Brano
Daniele era affetto dal morbo di Parkinson dal 2008, costretto a vivere con un sondino gastrico, collegato con l’esterno, per poter assumere cibi, liquidi e farmaci direttamente nello stomaco, a causa di una grave disfagia. Una condizione che lo ha spinto a chiedere il suicidio assistito, ottenuto e praticato pochi giorni fa, per la prima volta, in Toscana. Si tratta, infatti, della prima Regione a essersi dotata di una legge sul fine vita, però impugnata dal Governo, che nel frattempo vorrebbe mettere a punto una norma nazionale, più restrittiva.

Informazioni estratte
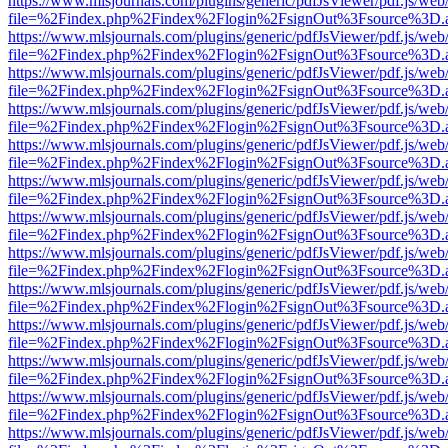
https://www.mlsjournals.com/plugins/generic/pdfJsViewer/pdf.js/web
file=%2Findex.php%2Findex%2Flogin%2FsignOut%3Fsource%3D.ame
https://www.mlsjournals.com/plugins/generic/pdfJsViewer/pdf.js/web
file=%2Findex.php%2Findex%2Flogin%2FsignOut%3Fsource%3D.ame
https://www.mlsjournals.com/plugins/generic/pdfJsViewer/pdf.js/web
file=%2Findex.php%2Findex%2Flogin%2FsignOut%3Fsource%3D.ame
https://www.mlsjournals.com/plugins/generic/pdfJsViewer/pdf.js/web
file=%2Findex.php%2Findex%2Flogin%2FsignOut%3Fsource%3D.ame
https://www.mlsjournals.com/plugins/generic/pdfJsViewer/pdf.js/web
file=%2Findex.php%2Findex%2Flogin%2FsignOut%3Fsource%3D.ame
https://www.mlsjournals.com/plugins/generic/pdfJsViewer/pdf.js/web
file=%2Findex.php%2Findex%2Flogin%2FsignOut%3Fsource%3D.ame
https://www.mlsjournals.com/plugins/generic/pdfJsViewer/pdf.js/web
file=%2Findex.php%2Findex%2Flogin%2FsignOut%3Fsource%3D.ame
https://www.mlsjournals.com/plugins/generic/pdfJsViewer/pdf.js/web
file=%2Findex.php%2Findex%2Flogin%2FsignOut%3Fsource%3D.ame
https://www.mlsjournals.com/plugins/generic/pdfJsViewer/pdf.js/web
file=%2Findex.php%2Findex%2Flogin%2FsignOut%3Fsource%3D.ame
https://www.mlsjournals.com/plugins/generic/pdfJsViewer/pdf.js/web
file=%2Findex.php%2Findex%2Flogin%2FsignOut%3Fsource%3D.ame
https://www.mlsjournals.com/plugins/generic/pdfJsViewer/pdf.js/web
file=%2Findex.php%2Findex%2Flogin%2FsignOut%3Fsource%3D.ame
https://www.mlsjournals.com/plugins/generic/pdfJsViewer/pdf.js/web
file=%2Findex.php%2Findex%2Flogin%2FsignOut%3Fsource%3D.ame
https://www.mlsjournals.com/plugins/generic/pdfJsViewer/pdf.js/web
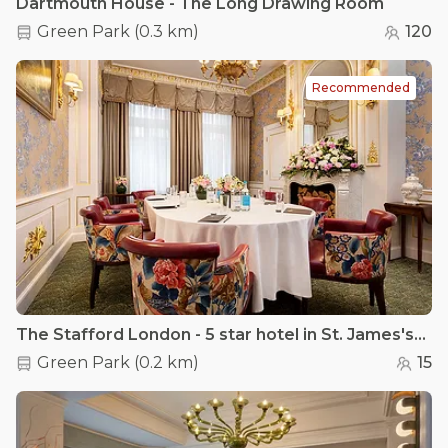
Dartmouth House - The Long Drawing Room
Green Park
(
0.3 km
)
120
Recommended
The Stafford London - 5 star hotel in St. James's - The Pink Room
Green Park
(
0.2 km
)
15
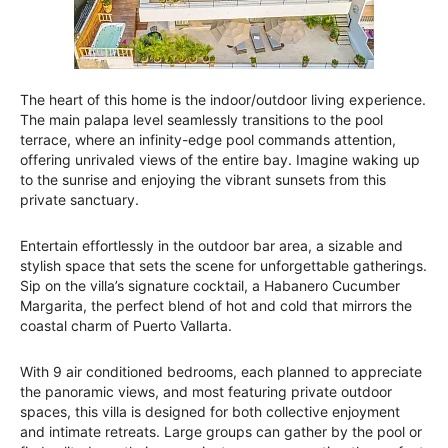
The heart of this home is the indoor/outdoor living experience.
The main palapa level seamlessly transitions to the pool
terrace, where an infinity-edge pool commands attention,
offering unrivaled views of the entire bay. Imagine waking up
to the sunrise and enjoying the vibrant sunsets from this
private sanctuary.
Entertain effortlessly in the outdoor bar area, a sizable and
stylish space that sets the scene for unforgettable gatherings.
Sip on the villa’s signature cocktail, a Habanero Cucumber
Margarita, the perfect blend of hot and cold that mirrors the
coastal charm of Puerto Vallarta.
With 9 air conditioned bedrooms, each planned to appreciate
the panoramic views, and most featuring private outdoor
spaces, this villa is designed for both collective enjoyment
and intimate retreats. Large groups can gather by the pool or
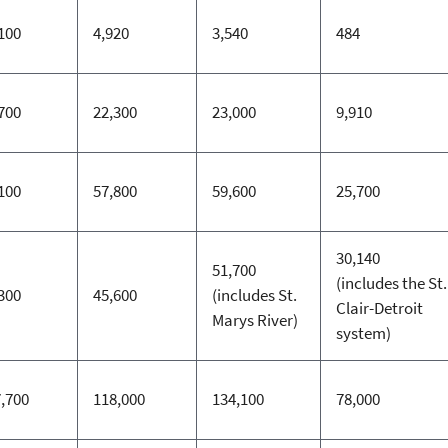
100
4,920
3,540
484
700
22,300
23,000
9,910
100
57,800
59,600
25,700
30,140
51,700
(includes the St.
300
45,600
(includes St.
Clair-Detroit
Marys River)
system)
,700
118,000
134,100
78,000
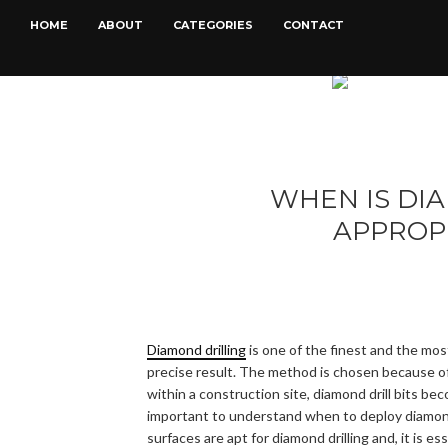
HOME
ABOUT
CATEGORIES
CONTACT
WHEN IS DI
APPROP
Diamond drilling
is one of the finest and the mos
precise result. The method is chosen because of 
within a construction site, diamond drill bits bec
important to understand when to deploy diamond d
surfaces are apt for diamond drilling and, it is 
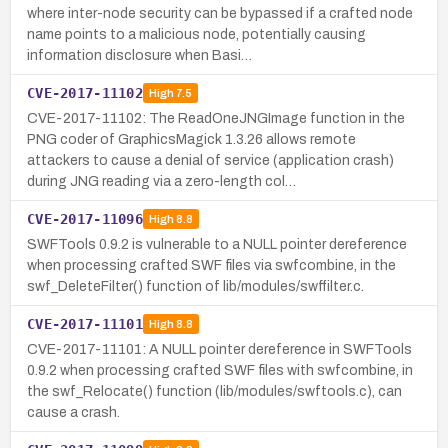
where inter-node security can be bypassed if a crafted node
name points to a malicious node, potentially causing
information disclosure when Basi…
CVE-2017-11102
High
7.5
CVE-2017-11102: The ReadOneJNGImage function in the
PNG coder of GraphicsMagick 1.3.26 allows remote
attackers to cause a denial of service (application crash)
during JNG reading via a zero-length col…
CVE-2017-11096
High
8.8
SWFTools 0.9.2 is vulnerable to a NULL pointer dereference
when processing crafted SWF files via swfcombine, in the
swf_DeleteFilter() function of lib/modules/swffilter.c.
CVE-2017-11101
High
8.8
CVE-2017-11101: A NULL pointer dereference in SWFTools
0.9.2 when processing crafted SWF files with swfcombine, in
the swf_Relocate() function (lib/modules/swftools.c), can
cause a crash.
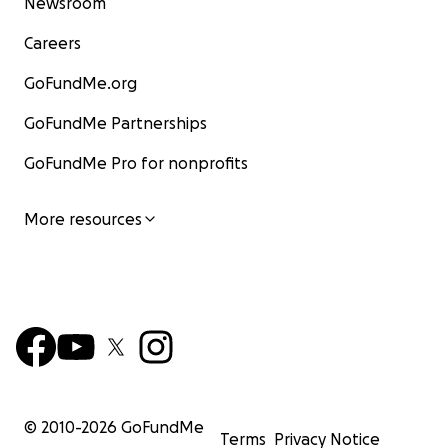
Newsroom
Careers
GoFundMe.org
GoFundMe Partnerships
GoFundMe Pro for nonprofits
More resources
© 2010-
2026
GoFundMe
Terms
Privacy Notice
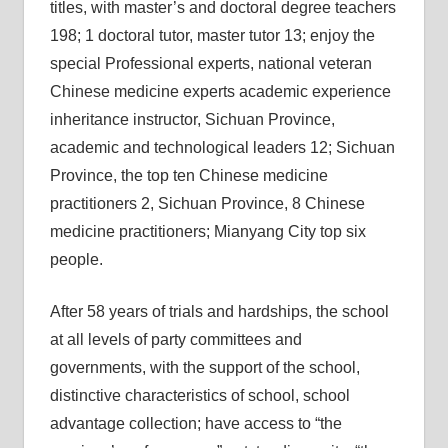
titles, with master’s and doctoral degree teachers
198; 1 doctoral tutor, master tutor 13; enjoy the
special Professional experts, national veteran
Chinese medicine experts academic experience
inheritance instructor, Sichuan Province,
academic and technological leaders 12; Sichuan
Province, the top ten Chinese medicine
practitioners 2, Sichuan Province, 8 Chinese
medicine practitioners; Mianyang City top six
people.
After 58 years of trials and hardships, the school
at all levels of party committees and
governments, with the support of the school,
distinctive characteristics of school, school
advantage collection; have access to “the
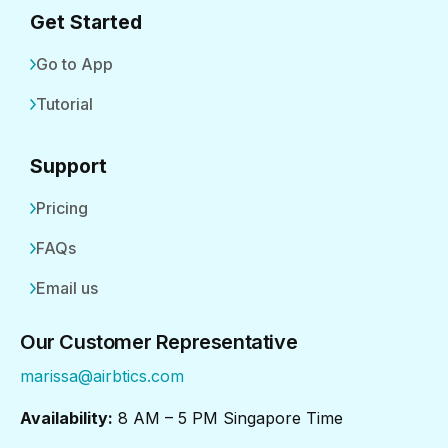
Get Started
Go to App
Tutorial
Support
Pricing
FAQs
Email us
Our Customer Representative
marissa@airbtics.com
Availability:
8 AM – 5 PM Singapore Time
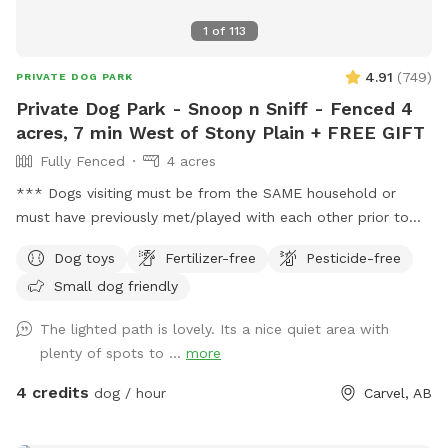
sides. Fence can be difficult to see at a distance so ensure
1
of
113
your dog(s) know the boundaries. No children under 12
please. Max 2 people per dog and 2 vehicles per visit.
4.91
(
749
)
PRIVATE DOG PARK
Please note: Hose Water is only available when there is no
Private Dog Park - Snoop n Sniff - Fenced 4
chance of freezing at night(roughly mid May to October)
acres, 7 min West of Stony Plain + FREE GIFT
Fully Fenced
4 acres
*** Dogs visiting must be from the SAME household or
must have previously met/played with each other prior to
visiting this location. This location DOES NOT permit meet
Dog toys
Fertilizer-free
Pesticide-free
and greet visits. *** FREE bandana with each visit for a
Small dog friendly
limited time! Lucy is celebrating her 16th Birthday with
everyone with discounted visits and free bandanas! ❤️
The lighted path is lovely. Its a nice quiet area with
Welcome to dog paradise! One of the most favorite
plenty of spots to ...
more
Sniffspot locations for many visitors (for dogs and people
too - kids love it). A little piece of Heaven for your dogs and
4 credits
dog / hour
Carvel, AB
you to explore! 4 fully fenced acres of grassy meadows,
forest, and trails. If you are looking for a magical nighttime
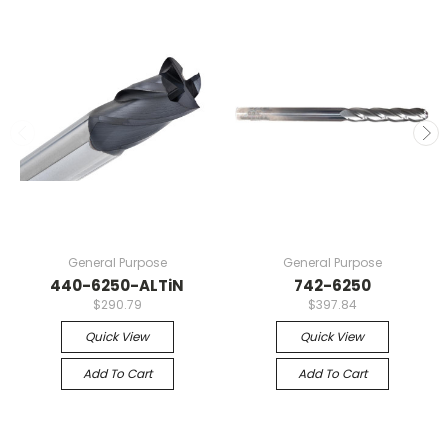
General Purpose
General Purpose
440-6250-ALTiN
742-6250
$290.79
$397.84
Quick View
Quick View
Add To Cart
Add To Cart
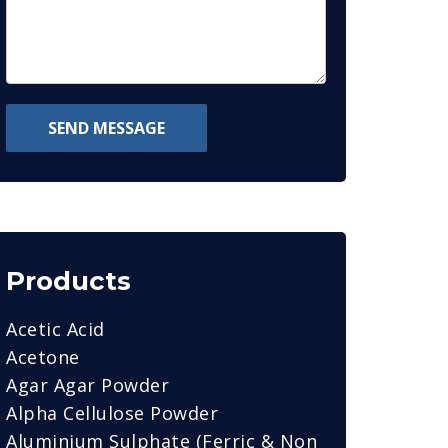
SEND MESSAGE
Products
Acetic Acid
Acetone
Agar Agar Powder
Alpha Cellulose Powder
Aluminium Sulphate (Ferric & Non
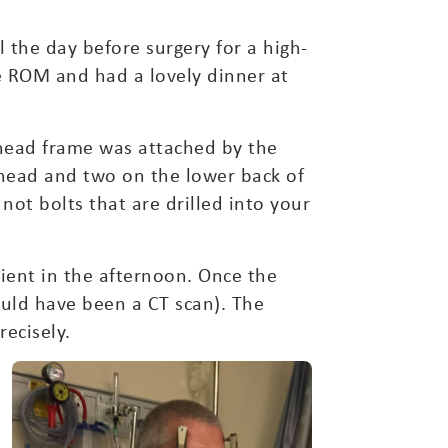
 the day before surgery for a high-
he ROM and had a lovely dinner at
 head frame was attached by the
ehead and two on the lower back of
not bolts that are drilled into your
ent in the afternoon. Once the
ould have been a CT scan). The
ecisely.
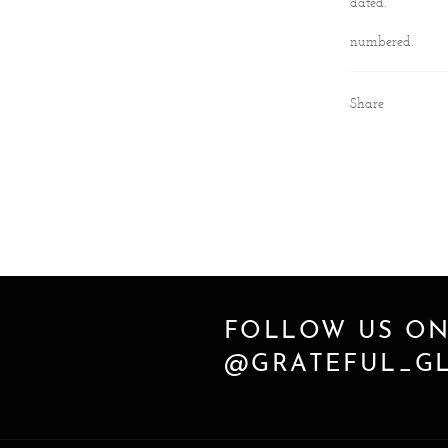
dated.
numbered.
Share
FOLLOW US ON
@GRATEFUL_GL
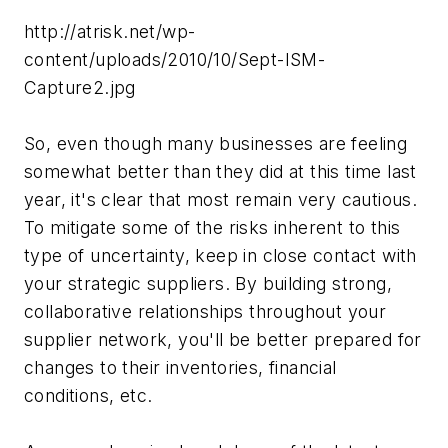
http://atrisk.net/wp-
content/uploads/2010/10/Sept-ISM-
Capture2.jpg
So, even though many businesses are feeling
somewhat better than they did at this time last
year, it's clear that most remain very cautious.
To mitigate some of the risks inherent to this
type of uncertainty, keep in close contact with
your strategic suppliers. By building strong,
collaborative relationships throughout your
supplier network, you'll be better prepared for
changes to their inventories, financial
conditions, etc.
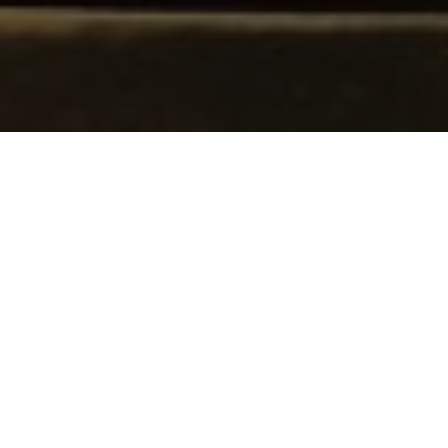
I AM NOT AN AFROFUTURIST
(2020). Cover.
Photo, styling and direction by Mariana
Souza and Ariana Nuala; Design by
biarritzzz. Image courtesy of Pivô
I AM NOT AN AFROFUTURIST
(2020). Back
cover. Photo by Maria Luiza Falcão;
Direction, costume and design by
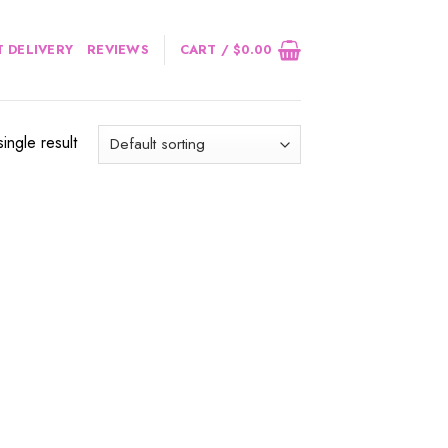
 DELIVERY
REVIEWS
CART /
$
0.00
ingle result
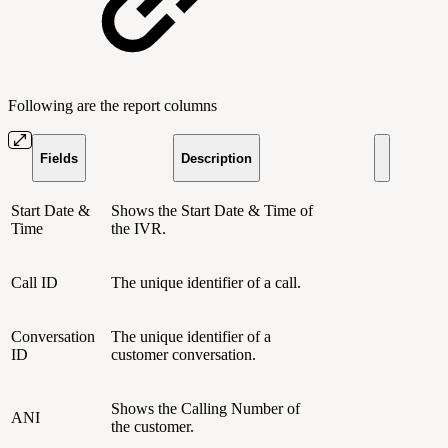
Following are the report columns
Fields
Description
Start Date &
Shows the Start Date & Time of
Time
the IVR.
Call ID
The unique identifier of a call.
Conversation
The unique identifier of a
ID
customer conversation.
Shows the Calling Number of
ANI
the customer.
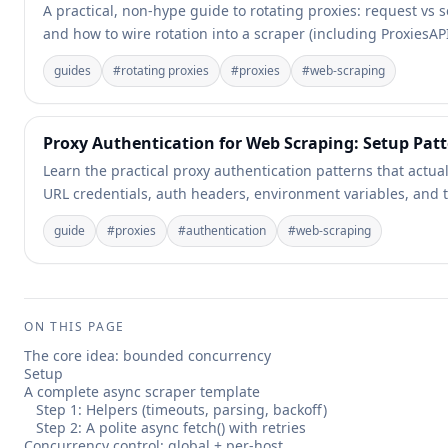
A practical, non-hype guide to rotating proxies: request vs se
and how to wire rotation into a scraper (including ProxiesA
guides
#
rotating proxies
#
proxies
#
web-scraping
Proxy Authentication for Web Scraping: Setup Pa
Learn the practical proxy authentication patterns that actua
URL credentials, auth headers, environment variables, and t
guide
#
proxies
#
authentication
#
web-scraping
ON THIS PAGE
The core idea: bounded concurrency
Setup
A complete async scraper template
Step 1: Helpers (timeouts, parsing, backoff)
Step 2: A polite async fetch() with retries
Concurrency control: global + per-host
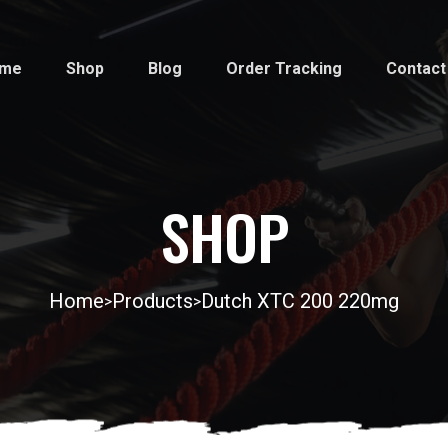
me
Shop
Blog
Order Tracking
Contact
SHOP
Home
Products
Dutch XTC 200 220mg
>
>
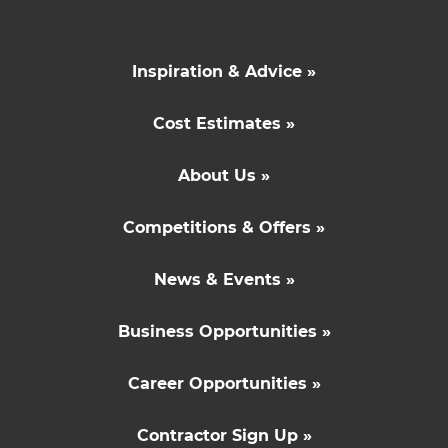
Inspiration & Advice »
Cost Estimates »
About Us »
Competitions & Offers »
News & Events »
Business Opportunities »
Career Opportunities »
Contractor Sign Up »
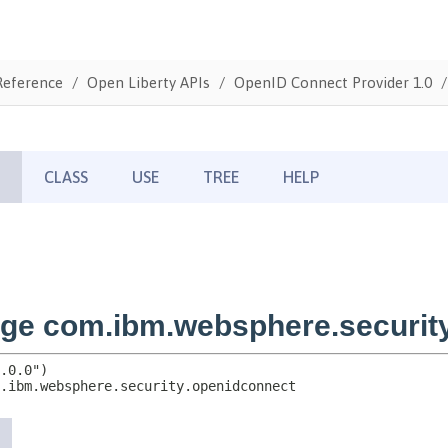
Reference
Open Liberty APIs
OpenID Connect Provider 1.0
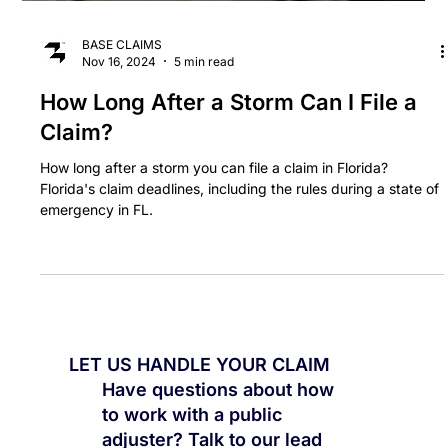
BASE CLAIMS
Nov 16, 2024
5 min read
How Long After a Storm Can I File a
Claim?
How long after a storm you can file a claim in Florida?
Florida's claim deadlines, including the rules during a state of
emergency in FL.
LET US HANDLE YOUR CLAIM
Have questions about how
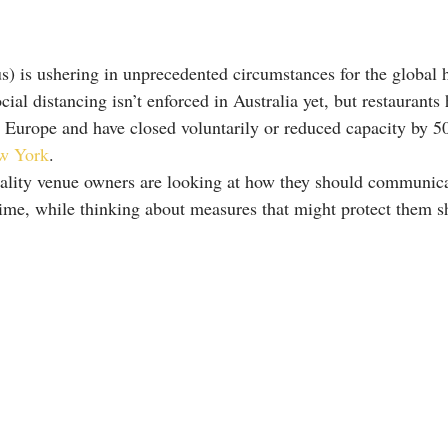
 is ushering in unprecedented circumstances for the global h
cial distancing isn’t enforced in Australia yet, but restaurants
s Europe and have closed voluntarily or reduced capacity by 5
w York
.
ality venue owners are looking at how they should communicat
time, while thinking about measures that might protect them s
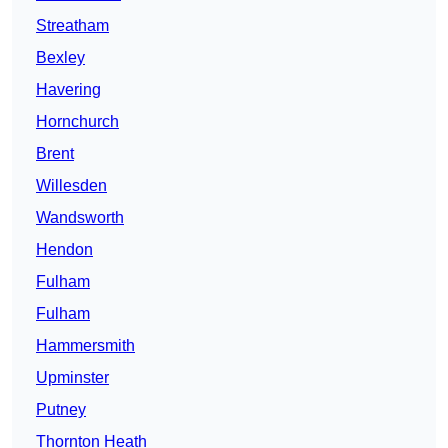
Streatham
Bexley
Havering
Hornchurch
Brent
Willesden
Wandsworth
Hendon
Fulham
Fulham
Hammersmith
Upminster
Putney
Thornton Heath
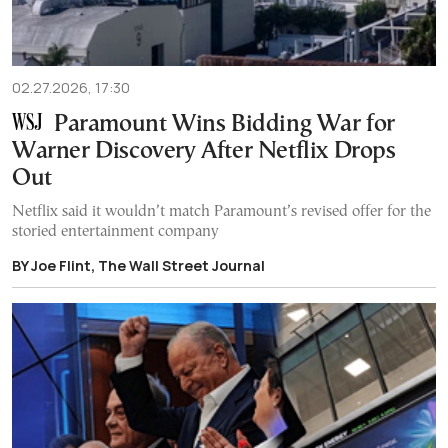
02.27.2026, 17:30
Paramount Wins Bidding War for
Warner Discovery After Netflix Drops
Out
Netflix said it wouldn’t match Paramount’s revised offer for the
storied entertainment company
BY Joe Flint, The Wall Street Journal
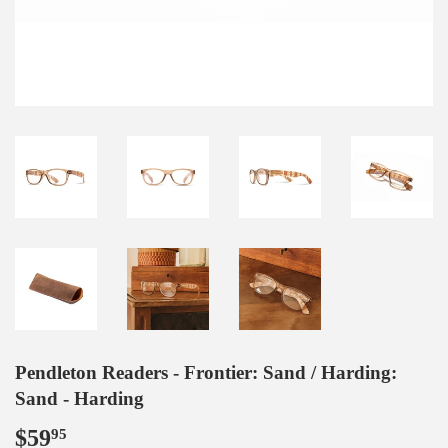
Pendleton Readers - Frontier: Sand / Harding:
Sand - Harding
$59
$59.95
95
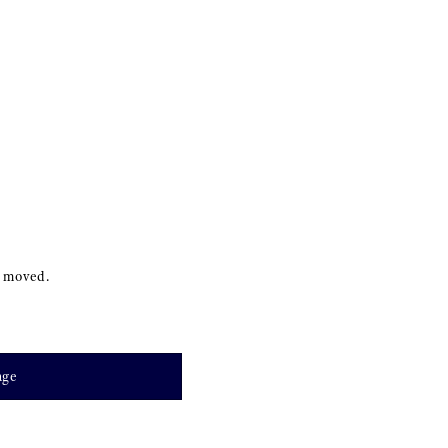
s moved.
age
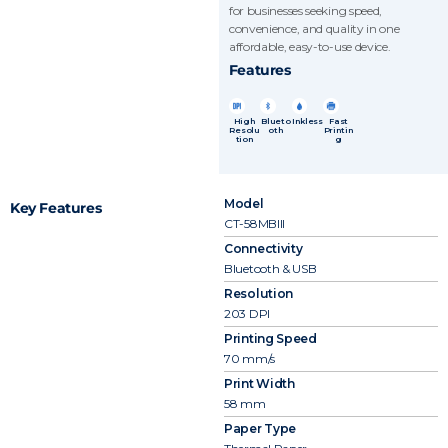
for businesses seeking speed,
convenience, and quality in one
affordable, easy-to-use device.
Features
High
Blueto
Inkless
Fast
Resolu
oth
Printin
tion
g
Model
Key Features
CT-58MBIII
Connectivity
Bluetooth & USB
Resolution
203 DPI
Printing Speed
70 mm/s
Print Width
58 mm
Paper Type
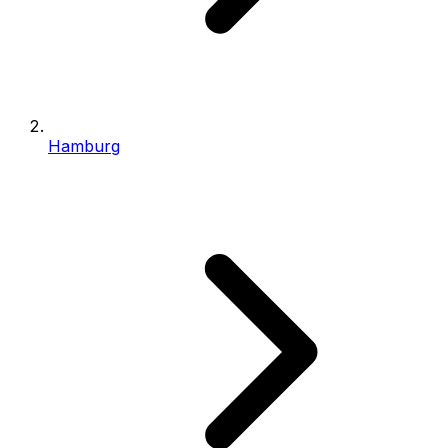
Hamburg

Esercizi proposti
1 - Secondo il brano sul suicidio assistito in Toscana, da quale anno Daniele era affetto dal morbo di Parkinson?
2 - Prosegua il brano sul suicidio assistito in Toscana dal punto in cui si interrompe.
Le voci riportate non hanno alcun ruolo in questo lavoro.

Risposte scritte
1 - Dal 2008.

2 -
Dalla Toscana il caso di Daniele

Proprio mentre l’esecutivo mette in agenda una legge nazionale sul fine vita, ancora inesistente, arriva la notizia del primo suicidio assistito in Toscana, la prima e finora unica Regione ad aver regolamentato i tempi della procedura. A chiedere di porre fine alla sua vita è stato lo scrittore Daniele Pieroni, che già due anni fa aveva contattato il Numero Bianco dell’Associazione Luca Coscioni (06.99313409) per ricevere informazioni su come accedere alla morte volontaria assistita. Dopo averne fatto richiesta all’AUSL Toscana Sud Est, ha atteso due anni per riuscire a ottenerla adesso.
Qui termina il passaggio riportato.